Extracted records

━━━

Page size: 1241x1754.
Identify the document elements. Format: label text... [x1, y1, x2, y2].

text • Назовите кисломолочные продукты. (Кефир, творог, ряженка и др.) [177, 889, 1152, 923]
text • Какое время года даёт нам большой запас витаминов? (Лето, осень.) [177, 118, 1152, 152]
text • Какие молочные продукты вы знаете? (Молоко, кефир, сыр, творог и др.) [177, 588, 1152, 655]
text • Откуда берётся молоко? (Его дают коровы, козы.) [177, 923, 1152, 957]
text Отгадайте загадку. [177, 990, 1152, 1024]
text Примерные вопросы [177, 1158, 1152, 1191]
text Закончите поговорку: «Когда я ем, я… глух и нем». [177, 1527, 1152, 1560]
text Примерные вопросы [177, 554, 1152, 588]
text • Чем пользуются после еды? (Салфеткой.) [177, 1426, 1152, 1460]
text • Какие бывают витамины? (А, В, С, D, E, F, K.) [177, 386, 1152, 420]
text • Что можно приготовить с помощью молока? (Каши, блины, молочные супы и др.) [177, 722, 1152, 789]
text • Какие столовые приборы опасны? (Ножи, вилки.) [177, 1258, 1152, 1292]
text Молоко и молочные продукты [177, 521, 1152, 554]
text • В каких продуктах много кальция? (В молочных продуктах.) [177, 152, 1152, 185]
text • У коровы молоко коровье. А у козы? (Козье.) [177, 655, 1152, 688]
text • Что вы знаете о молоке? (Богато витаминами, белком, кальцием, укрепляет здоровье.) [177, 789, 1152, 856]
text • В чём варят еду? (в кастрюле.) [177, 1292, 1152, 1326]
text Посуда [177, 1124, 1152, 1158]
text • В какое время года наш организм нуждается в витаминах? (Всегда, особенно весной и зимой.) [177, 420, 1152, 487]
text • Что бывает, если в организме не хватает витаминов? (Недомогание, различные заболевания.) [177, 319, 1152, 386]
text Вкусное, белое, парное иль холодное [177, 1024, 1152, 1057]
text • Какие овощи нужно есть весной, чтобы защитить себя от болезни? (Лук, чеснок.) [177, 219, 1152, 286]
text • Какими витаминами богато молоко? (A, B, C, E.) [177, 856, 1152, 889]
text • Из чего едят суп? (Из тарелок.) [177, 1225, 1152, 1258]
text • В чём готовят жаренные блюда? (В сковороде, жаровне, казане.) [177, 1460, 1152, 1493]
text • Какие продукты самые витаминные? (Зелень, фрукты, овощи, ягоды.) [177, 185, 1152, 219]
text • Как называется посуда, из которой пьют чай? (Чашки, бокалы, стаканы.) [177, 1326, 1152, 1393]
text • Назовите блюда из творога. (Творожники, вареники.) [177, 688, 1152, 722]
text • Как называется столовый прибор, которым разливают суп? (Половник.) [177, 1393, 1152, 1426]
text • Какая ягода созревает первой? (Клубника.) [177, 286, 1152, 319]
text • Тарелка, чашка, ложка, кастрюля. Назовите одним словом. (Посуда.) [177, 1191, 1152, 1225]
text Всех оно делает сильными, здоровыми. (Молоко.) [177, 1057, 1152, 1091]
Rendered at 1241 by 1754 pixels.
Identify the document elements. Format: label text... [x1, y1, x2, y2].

━━━

◆ **PROBLEM REQUIREMENTS**
All of the entries must be written out exactly as they stand.

◆ **ANSWER TO THIS PROBLEM**
Page size: 1241x1754.
Identify the document elements. Format: label text... [x1, y1, x2, y2].

text • Назовите кисломолочные продукты. (Кефир, творог, ряженка и др.) [177, 889, 1152, 923]
text • Какое время года даёт нам большой запас витаминов? (Лето, осень.) [177, 118, 1152, 152]
text • Какие молочные продукты вы знаете? (Молоко, кефир, сыр, творог и др.) [177, 588, 1152, 655]
text • Откуда берётся молоко? (Его дают коровы, козы.) [177, 923, 1152, 957]
text Отгадайте загадку. [177, 990, 1152, 1024]
text Примерные вопросы [177, 1158, 1152, 1191]
text Закончите поговорку: «Когда я ем, я… глух и нем». [177, 1527, 1152, 1560]
text Примерные вопросы [177, 554, 1152, 588]
text • Чем пользуются после еды? (Салфеткой.) [177, 1426, 1152, 1460]
text • Какие бывают витамины? (А, В, С, D, E, F, K.) [177, 386, 1152, 420]
text • Что можно приготовить с помощью молока? (Каши, блины, молочные супы и др.) [177, 722, 1152, 789]
text • Какие столовые приборы опасны? (Ножи, вилки.) [177, 1258, 1152, 1292]
text Молоко и молочные продукты [177, 521, 1152, 554]
text • В каких продуктах много кальция? (В молочных продуктах.) [177, 152, 1152, 185]
text • У коровы молоко коровье. А у козы? (Козье.) [177, 655, 1152, 688]
text • Что вы знаете о молоке? (Богато витаминами, белком, кальцием, укрепляет здоровье.) [177, 789, 1152, 856]
text • В чём варят еду? (в кастрюле.) [177, 1292, 1152, 1326]
text Посуда [177, 1124, 1152, 1158]
text • В какое время года наш организм нуждается в витаминах? (Всегда, особенно весной и зимой.) [177, 420, 1152, 487]
text • Что бывает, если в организме не хватает витаминов? (Недомогание, различные заболевания.) [177, 319, 1152, 386]
text Вкусное, белое, парное иль холодное [177, 1024, 1152, 1057]
text • Какие овощи нужно есть весной, чтобы защитить себя от болезни? (Лук, чеснок.) [177, 219, 1152, 286]
text • Какими витаминами богато молоко? (A, B, C, E.) [177, 856, 1152, 889]
text • Из чего едят суп? (Из тарелок.) [177, 1225, 1152, 1258]
text • В чём готовят жаренные блюда? (В сковороде, жаровне, казане.) [177, 1460, 1152, 1493]
text • Какие продукты самые витаминные? (Зелень, фрукты, овощи, ягоды.) [177, 185, 1152, 219]
text • Как называется посуда, из которой пьют чай? (Чашки, бокалы, стаканы.) [177, 1326, 1152, 1393]
text • Назовите блюда из творога. (Творожники, вареники.) [177, 688, 1152, 722]
text • Как называется столовый прибор, которым разливают суп? (Половник.) [177, 1393, 1152, 1426]
text • Какая ягода созревает первой? (Клубника.) [177, 286, 1152, 319]
text • Тарелка, чашка, ложка, кастрюля. Назовите одним словом. (Посуда.) [177, 1191, 1152, 1225]
text Всех оно делает сильными, здоровыми. (Молоко.) [177, 1057, 1152, 1091]
Rendered at 1241 by 1754 pixels.
Identify the document elements. Format: label text... [x1, y1, x2, y2].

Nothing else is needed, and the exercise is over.